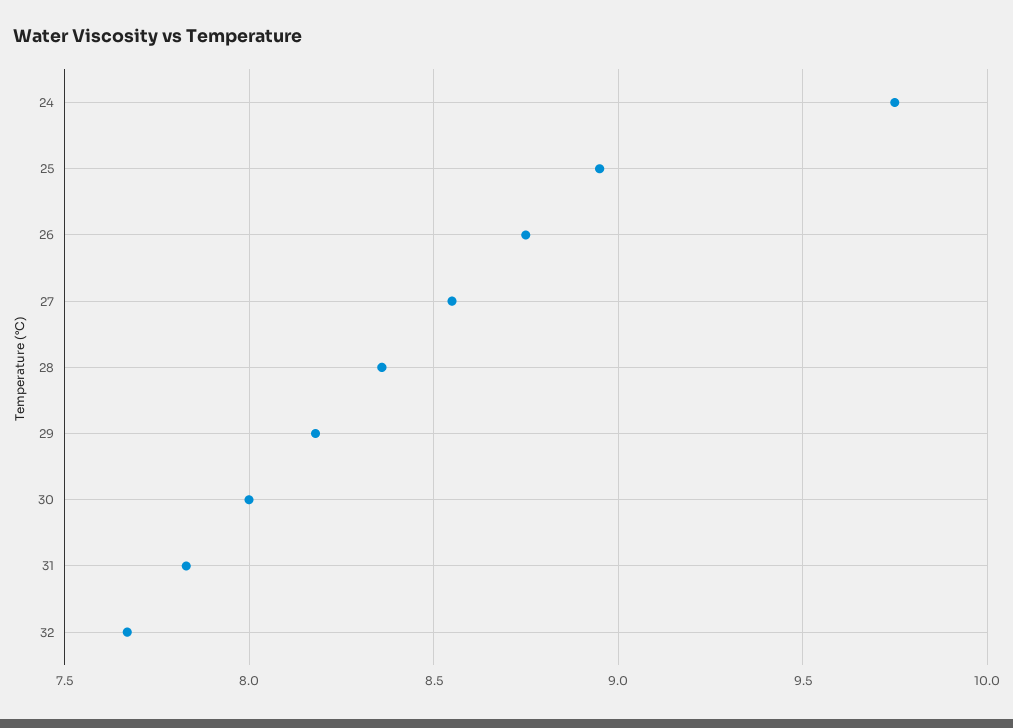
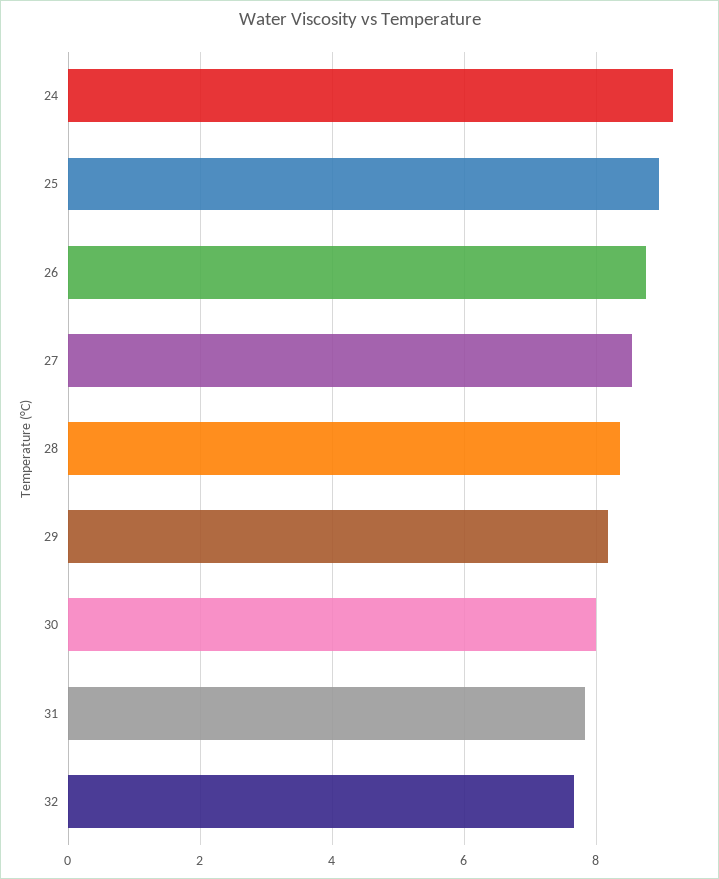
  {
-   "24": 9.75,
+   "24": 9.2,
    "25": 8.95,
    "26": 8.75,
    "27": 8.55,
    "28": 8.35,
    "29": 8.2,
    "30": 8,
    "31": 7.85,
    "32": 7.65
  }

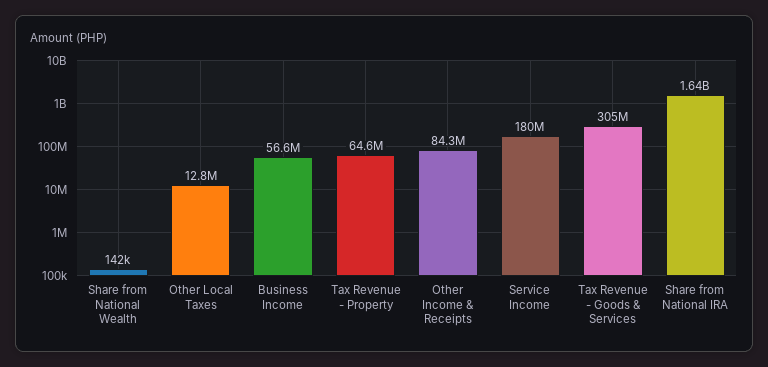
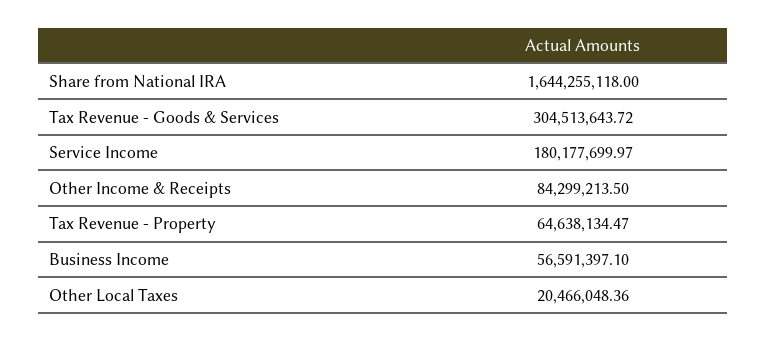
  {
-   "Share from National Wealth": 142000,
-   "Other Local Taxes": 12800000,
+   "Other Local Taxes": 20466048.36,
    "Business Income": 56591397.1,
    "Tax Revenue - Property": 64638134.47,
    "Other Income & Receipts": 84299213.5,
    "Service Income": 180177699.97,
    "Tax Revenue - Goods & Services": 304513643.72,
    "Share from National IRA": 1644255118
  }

□ □ □ □ □ □ □

EXERCISE BRIEF
Using the records above, select and copy every line that has the word "Taxes".

SOLVED PROBLEM
-   "Other Local Taxes": 12800000,
+   "Other Local Taxes": 20466048.36,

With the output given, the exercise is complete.